How to complete this task →
The records that follow are to be repeated without alteration.

Data supplied Block Start

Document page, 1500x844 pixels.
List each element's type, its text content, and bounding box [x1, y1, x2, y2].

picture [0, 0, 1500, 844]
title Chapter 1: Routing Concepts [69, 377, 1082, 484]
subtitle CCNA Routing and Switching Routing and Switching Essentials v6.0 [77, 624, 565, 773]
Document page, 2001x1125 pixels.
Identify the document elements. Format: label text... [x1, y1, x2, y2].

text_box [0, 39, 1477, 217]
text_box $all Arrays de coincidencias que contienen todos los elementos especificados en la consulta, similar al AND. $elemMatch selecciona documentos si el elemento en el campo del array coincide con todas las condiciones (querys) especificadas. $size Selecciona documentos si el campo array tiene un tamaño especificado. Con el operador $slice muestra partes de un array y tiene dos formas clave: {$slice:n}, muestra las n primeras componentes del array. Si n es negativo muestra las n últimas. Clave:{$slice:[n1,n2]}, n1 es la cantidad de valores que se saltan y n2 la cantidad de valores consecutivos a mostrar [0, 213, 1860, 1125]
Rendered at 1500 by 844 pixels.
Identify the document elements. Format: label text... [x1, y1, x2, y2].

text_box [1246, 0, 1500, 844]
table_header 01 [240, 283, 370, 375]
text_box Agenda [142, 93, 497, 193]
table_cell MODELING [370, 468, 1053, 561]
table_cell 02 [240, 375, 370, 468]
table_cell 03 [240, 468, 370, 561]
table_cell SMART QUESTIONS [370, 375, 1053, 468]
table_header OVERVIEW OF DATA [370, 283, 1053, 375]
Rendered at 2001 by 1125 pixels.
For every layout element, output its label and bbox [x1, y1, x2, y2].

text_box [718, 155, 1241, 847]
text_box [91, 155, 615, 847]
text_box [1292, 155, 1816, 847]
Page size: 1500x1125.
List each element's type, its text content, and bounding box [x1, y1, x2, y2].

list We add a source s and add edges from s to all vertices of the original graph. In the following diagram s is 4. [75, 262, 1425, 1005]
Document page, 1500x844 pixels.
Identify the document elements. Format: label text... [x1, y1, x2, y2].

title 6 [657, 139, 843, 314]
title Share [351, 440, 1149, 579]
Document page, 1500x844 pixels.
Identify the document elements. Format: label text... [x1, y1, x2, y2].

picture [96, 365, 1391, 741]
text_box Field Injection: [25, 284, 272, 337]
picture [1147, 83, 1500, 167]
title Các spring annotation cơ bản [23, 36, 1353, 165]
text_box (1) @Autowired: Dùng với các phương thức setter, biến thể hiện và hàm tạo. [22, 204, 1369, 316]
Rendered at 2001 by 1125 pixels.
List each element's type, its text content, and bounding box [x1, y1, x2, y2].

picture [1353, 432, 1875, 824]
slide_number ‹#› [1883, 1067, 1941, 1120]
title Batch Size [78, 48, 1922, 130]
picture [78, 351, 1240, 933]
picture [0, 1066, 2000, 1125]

Data supplied Block End

Response →
Document page, 1500x844 pixels.
List each element's type, its text content, and bounding box [x1, y1, x2, y2].

picture [0, 0, 1500, 844]
title Chapter 1: Routing Concepts [69, 377, 1082, 484]
subtitle CCNA Routing and Switching Routing and Switching Essentials v6.0 [77, 624, 565, 773]
Document page, 2001x1125 pixels.
Identify the document elements. Format: label text... [x1, y1, x2, y2].

text_box [0, 39, 1477, 217]
text_box $all Arrays de coincidencias que contienen todos los elementos especificados en la consulta, similar al AND. $elemMatch selecciona documentos si el elemento en el campo del array coincide con todas las condiciones (querys) especificadas. $size Selecciona documentos si el campo array tiene un tamaño especificado. Con el operador $slice muestra partes de un array y tiene dos formas clave: {$slice:n}, muestra las n primeras componentes del array. Si n es negativo muestra las n últimas. Clave:{$slice:[n1,n2]}, n1 es la cantidad de valores que se saltan y n2 la cantidad de valores consecutivos a mostrar [0, 213, 1860, 1125]
Rendered at 1500 by 844 pixels.
Identify the document elements. Format: label text... [x1, y1, x2, y2].

text_box [1246, 0, 1500, 844]
table_header 01 [240, 283, 370, 375]
text_box Agenda [142, 93, 497, 193]
table_cell MODELING [370, 468, 1053, 561]
table_cell 02 [240, 375, 370, 468]
table_cell 03 [240, 468, 370, 561]
table_cell SMART QUESTIONS [370, 375, 1053, 468]
table_header OVERVIEW OF DATA [370, 283, 1053, 375]
Rendered at 2001 by 1125 pixels.
For every layout element, output its label and bbox [x1, y1, x2, y2].

text_box [718, 155, 1241, 847]
text_box [91, 155, 615, 847]
text_box [1292, 155, 1816, 847]
Page size: 1500x1125.
List each element's type, its text content, and bounding box [x1, y1, x2, y2].

list We add a source s and add edges from s to all vertices of the original graph. In the following diagram s is 4. [75, 262, 1425, 1005]
Document page, 1500x844 pixels.
Identify the document elements. Format: label text... [x1, y1, x2, y2].

title 6 [657, 139, 843, 314]
title Share [351, 440, 1149, 579]
Document page, 1500x844 pixels.
Identify the document elements. Format: label text... [x1, y1, x2, y2].

picture [96, 365, 1391, 741]
text_box Field Injection: [25, 284, 272, 337]
picture [1147, 83, 1500, 167]
title Các spring annotation cơ bản [23, 36, 1353, 165]
text_box (1) @Autowired: Dùng với các phương thức setter, biến thể hiện và hàm tạo. [22, 204, 1369, 316]
Rendered at 2001 by 1125 pixels.
List each element's type, its text content, and bounding box [x1, y1, x2, y2].

picture [1353, 432, 1875, 824]
slide_number ‹#› [1883, 1067, 1941, 1120]
title Batch Size [78, 48, 1922, 130]
picture [78, 351, 1240, 933]
picture [0, 1066, 2000, 1125]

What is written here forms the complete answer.